* **WORK TO BE COMPLETED**:
Copy out all lines of the records in which the word "with" appears.

* **DATA SUPPLIED**:
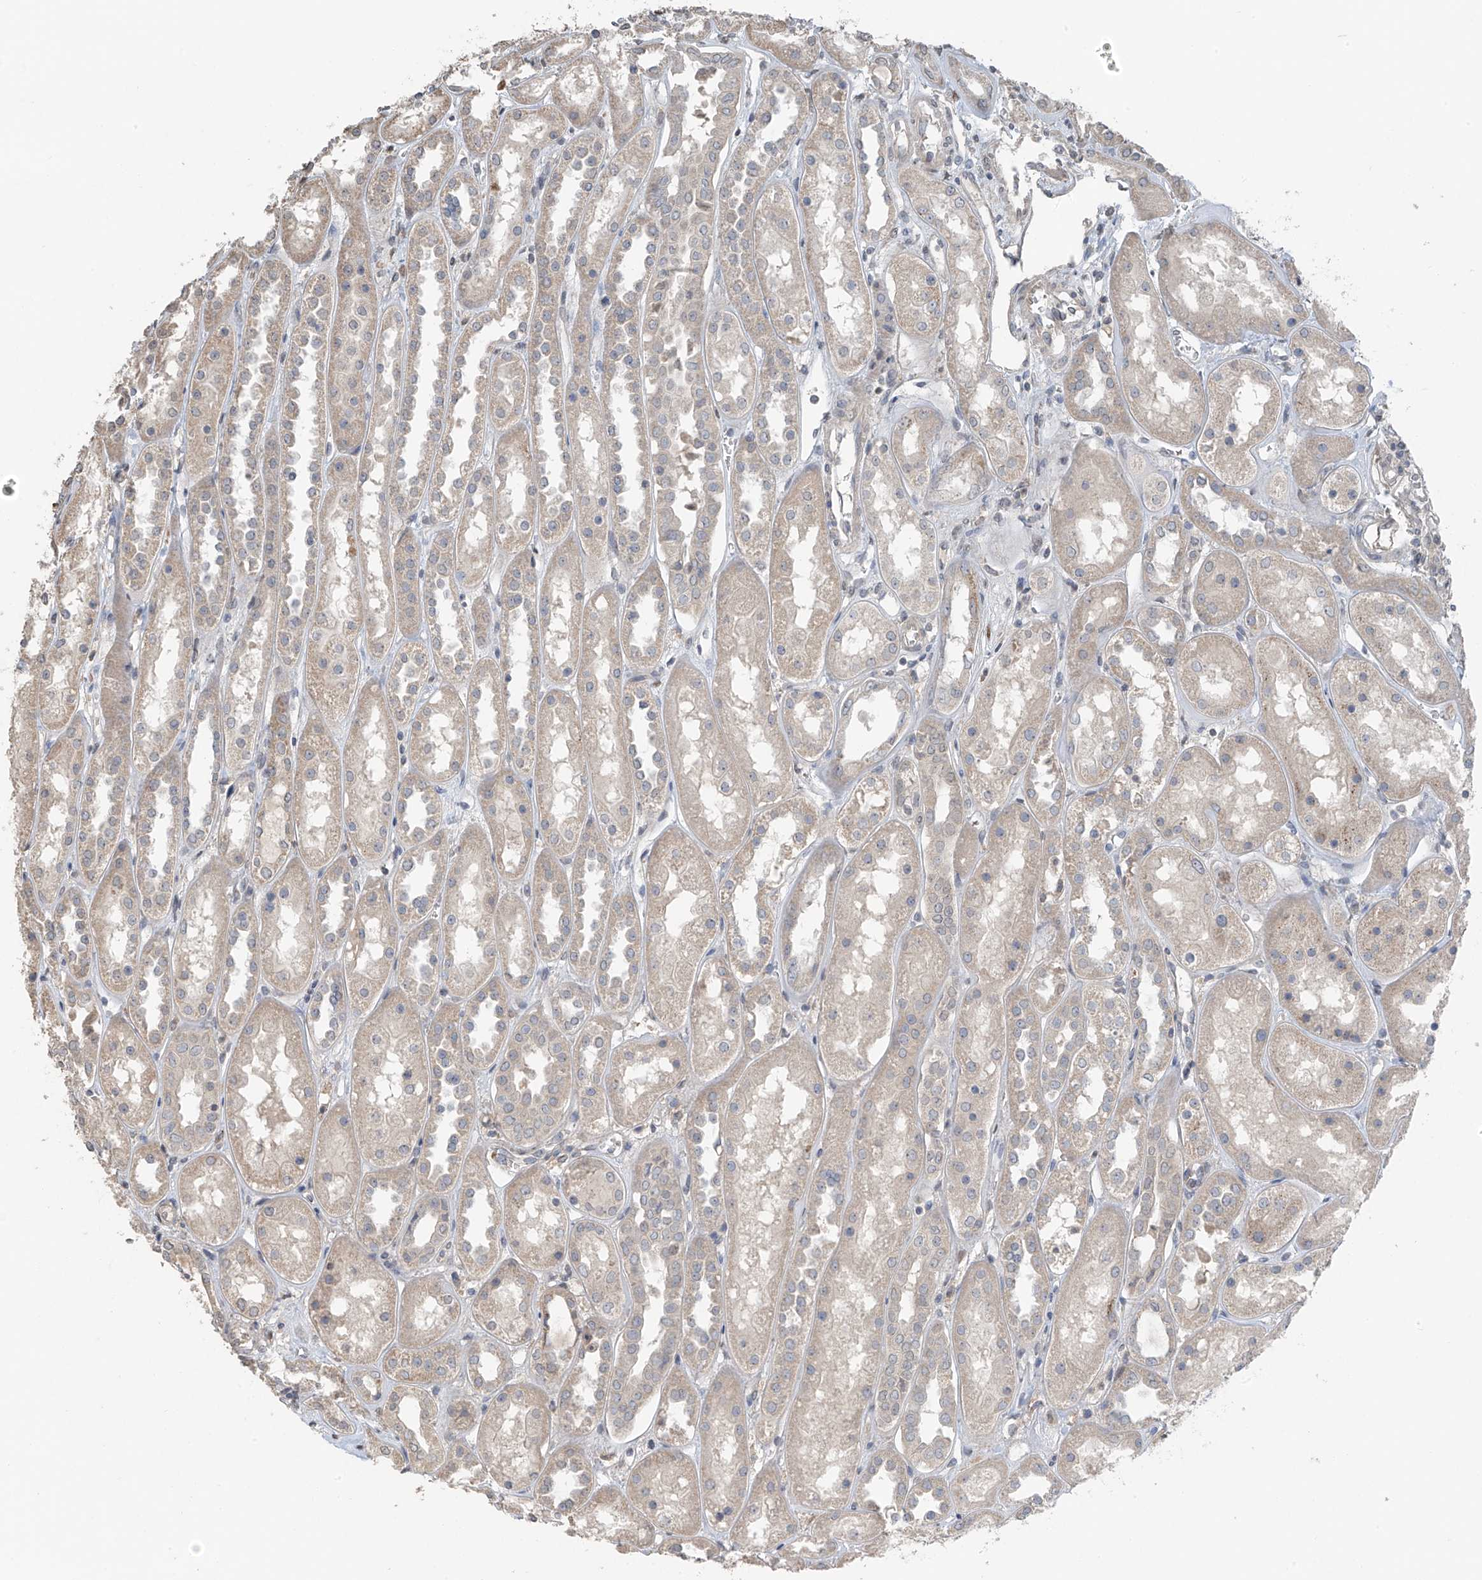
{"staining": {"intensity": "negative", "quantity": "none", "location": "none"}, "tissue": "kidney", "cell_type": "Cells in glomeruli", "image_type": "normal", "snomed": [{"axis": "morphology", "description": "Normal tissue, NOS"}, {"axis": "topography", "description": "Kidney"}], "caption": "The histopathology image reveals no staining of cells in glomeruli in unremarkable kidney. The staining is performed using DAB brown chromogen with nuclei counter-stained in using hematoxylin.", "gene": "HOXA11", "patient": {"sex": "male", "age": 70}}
---
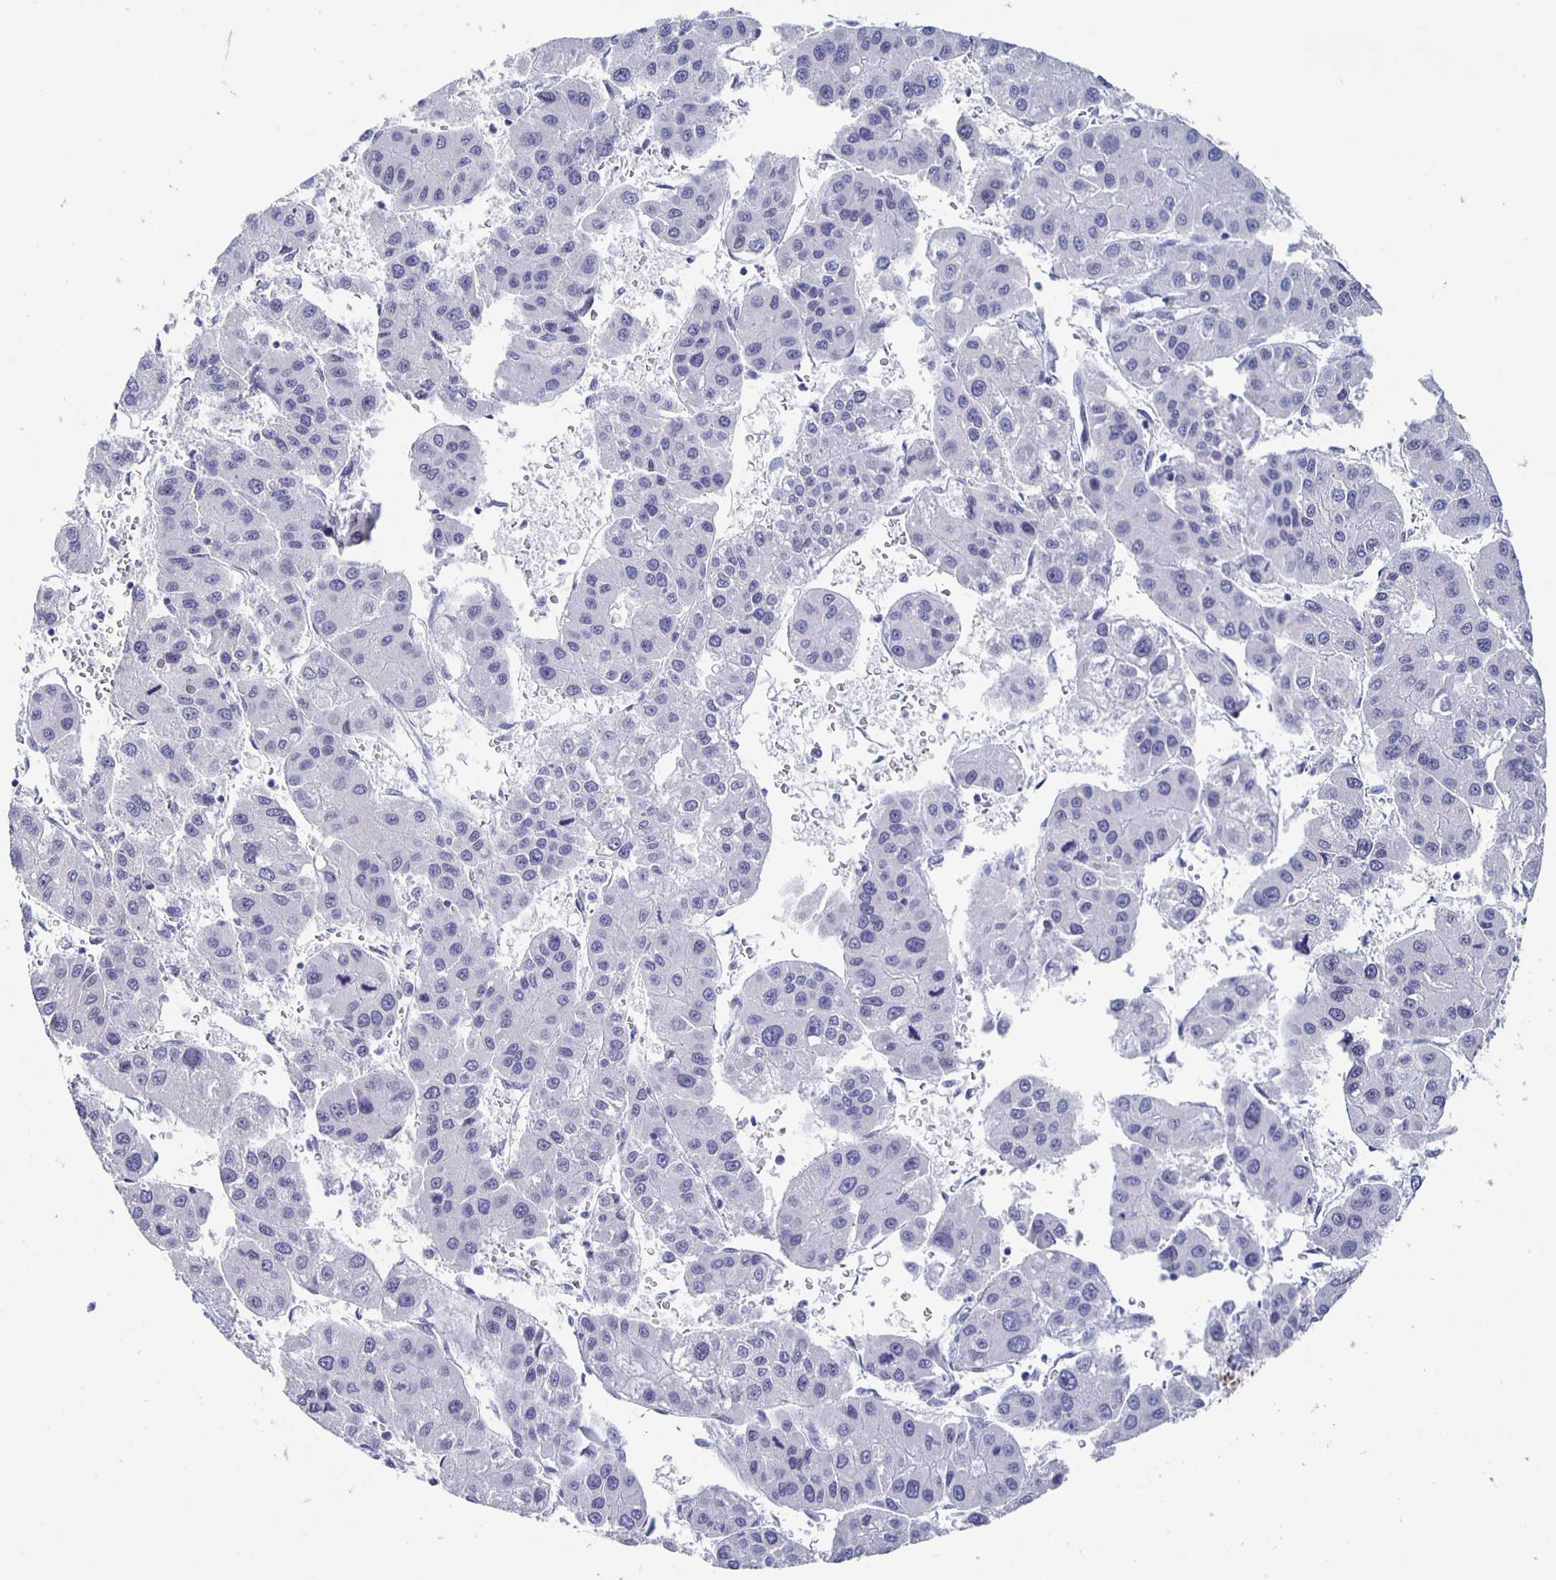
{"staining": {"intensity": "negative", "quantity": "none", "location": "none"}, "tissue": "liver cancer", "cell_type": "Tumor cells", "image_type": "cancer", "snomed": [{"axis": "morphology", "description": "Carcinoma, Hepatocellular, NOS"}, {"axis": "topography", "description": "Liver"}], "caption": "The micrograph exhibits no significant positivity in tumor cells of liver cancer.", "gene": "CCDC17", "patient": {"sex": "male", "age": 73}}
--
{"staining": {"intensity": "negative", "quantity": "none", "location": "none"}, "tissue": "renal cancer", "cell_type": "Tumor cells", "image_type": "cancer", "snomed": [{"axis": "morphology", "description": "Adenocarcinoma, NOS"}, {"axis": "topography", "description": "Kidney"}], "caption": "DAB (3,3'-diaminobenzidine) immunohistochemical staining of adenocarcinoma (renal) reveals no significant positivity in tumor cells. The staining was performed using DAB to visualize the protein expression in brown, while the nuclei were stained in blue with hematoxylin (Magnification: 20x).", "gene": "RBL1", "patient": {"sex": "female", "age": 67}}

* **RESULT FOR THIS TASK**:
{"staining": {"intensity": "negative", "quantity": "none", "location": "none"}, "tissue": "kidney", "cell_type": "Cells in glomeruli", "image_type": "normal", "snomed": [{"axis": "morphology", "description": "Normal tissue, NOS"}, {"axis": "topography", "description": "Kidney"}], "caption": "The histopathology image reveals no staining of cells in glomeruli in unremarkable kidney. The staining is performed using DAB brown chromogen with nuclei counter-stained in using hematoxylin.", "gene": "HOXA11", "patient": {"sex": "male", "age": 70}}
{"staining": {"intensity": "negative", "quantity": "none", "location": "none"}, "tissue": "renal cancer", "cell_type": "Tumor cells", "image_type": "cancer", "snomed": [{"axis": "morphology", "description": "Adenocarcinoma, NOS"}, {"axis": "topography", "description": "Kidney"}], "caption": "DAB (3,3'-diaminobenzidine) immunohistochemical staining of adenocarcinoma (renal) reveals no significant positivity in tumor cells. The staining was performed using DAB to visualize the protein expression in brown, while the nuclei were stained in blue with hematoxylin (Magnification: 20x).", "gene": "RBL1", "patient": {"sex": "female", "age": 67}}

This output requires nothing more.